• What you are asked to do:
Count the lines in the entries below that contain the string "http", with case taken into account. Reply with the number only.

[Records]
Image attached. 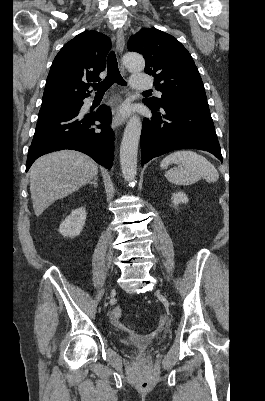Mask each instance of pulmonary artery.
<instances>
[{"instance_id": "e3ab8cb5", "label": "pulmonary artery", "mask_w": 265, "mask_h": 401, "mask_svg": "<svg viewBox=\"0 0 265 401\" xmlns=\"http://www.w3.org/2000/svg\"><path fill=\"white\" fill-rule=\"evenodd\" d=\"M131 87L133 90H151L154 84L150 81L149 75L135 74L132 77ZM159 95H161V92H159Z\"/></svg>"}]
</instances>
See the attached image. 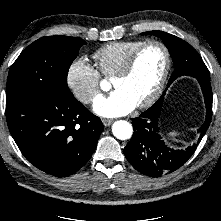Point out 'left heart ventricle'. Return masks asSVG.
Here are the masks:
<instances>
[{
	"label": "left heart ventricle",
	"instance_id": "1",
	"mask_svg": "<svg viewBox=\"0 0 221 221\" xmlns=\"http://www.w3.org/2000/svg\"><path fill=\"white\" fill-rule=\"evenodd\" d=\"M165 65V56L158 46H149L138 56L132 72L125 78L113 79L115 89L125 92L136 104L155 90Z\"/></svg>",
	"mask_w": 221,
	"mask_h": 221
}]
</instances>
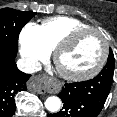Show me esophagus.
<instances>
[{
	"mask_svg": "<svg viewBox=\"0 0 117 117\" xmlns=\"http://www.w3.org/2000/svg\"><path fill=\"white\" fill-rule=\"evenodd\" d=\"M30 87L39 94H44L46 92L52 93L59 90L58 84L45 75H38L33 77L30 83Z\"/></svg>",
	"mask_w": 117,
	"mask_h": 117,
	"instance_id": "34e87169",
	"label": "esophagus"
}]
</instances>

• Problem solution:
3